_READING TEXT_:
───

Gibney Dance Center debuts expanded studio with ‘DoublePlus’

Gibney Dance Center debuts expanded studio with ‘DoublePlus’
Alex Escalante

Don’t be shy about taking a piece of candy from the bulbous glass jars throughout the all-new Gibney Dance Center at 280 Broadway. It’s a long-standing tradition by founder Gina Gibney, who considers it part of fostering a welcoming space for dancers and artists. The building itself, the former home of Dance New Amsterdam, owes its resurrection to Gibney, who took over the lease last January and began renovations of its 36,000 square feet.

Thanks to donations by institutions like the Agnes Varis Trust and Andrew W. Mellon Foundation, who donated $3 million and $750,000 respectively, improvements are significant. Two medium studios were combined into one large studio (now Studio C), and a technologically wired Performance Lab was installed on the ground floor to support greater integration of dance and media.

Upstairs, extending from the central glass-topped art gallery, white rooms of various dimensions host not only movement-based classes but also a technology workroom where dancers are trained to edit footage and photos. Another space, the Community Action Hub, is dedicated to research and projects that use performing arts for social change.

Through Dec. 20Gibney Dance Center280 Broadway 646-837-6809$15-$20

Molly Poerstel, one of the choreographers of the new space’s first series of shows, “DoublePlus,” calls the new space “really exciting,” where downtown dancers can work, network “and celebrate each other.”

“DoublePlus” was conceived by Gibney and Craig Peterson, director of programs and presentation. The show, which continues through Dec. 20, pairs six acclaimed curators, including RoseAnne Spradlin, Miguel Gutierrez and Bebe Miller with emerging dancers and choreographers on six split-bill performances over the course of a week.

“‘DoublePlus’ is about artistic development and intergenerational participation,” Gibney says. “We hope to not only identify and nurture promising young talent but also strengthen the fiber of artistic practice across the board.”

For her show, “Stolen Grounds,” Poerstel worked under the tutelage of curator Donna Uchizono, choreographing a duet with dancers Alice MacDonald and Mary Read. “I am trying to create an ongoing score where the dancers have structural touch points in choreography,” she explains, “but their own agency and responses affect the formal structure and form of the dance.”

It’s also representative of the integrated philosophy of the center, Gibney explains. “It’s really through this kind of cross-pollination and multilayered experience that our center has the potential to be more than the sum of its parts.”

───

_DATA BLOCK_:
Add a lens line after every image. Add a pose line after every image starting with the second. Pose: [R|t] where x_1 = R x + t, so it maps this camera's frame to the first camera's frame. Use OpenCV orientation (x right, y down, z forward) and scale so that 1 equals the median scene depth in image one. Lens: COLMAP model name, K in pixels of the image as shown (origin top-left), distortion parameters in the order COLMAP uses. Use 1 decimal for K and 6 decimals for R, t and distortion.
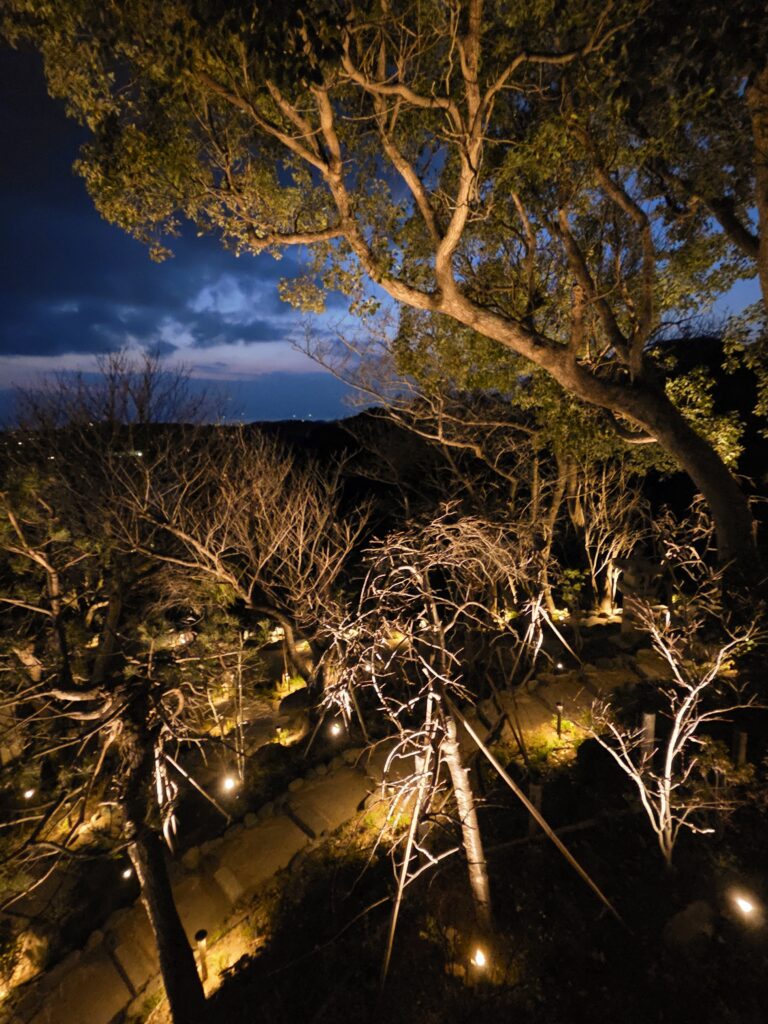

───

_PROMPT_:
Answer these questions from the article on the Gibney Dance Center:
1. What did Studio C become out of?
2. Who conceived "DoublePlus"?
3. Under which curator did Molly Poerstel work for "Stolen Grounds"?

_EXERCISE SOLUTION_:
1. Two medium studios combined into one large studio.
2. Gina Gibney and Craig Peterson.
3. Donna Uchizono.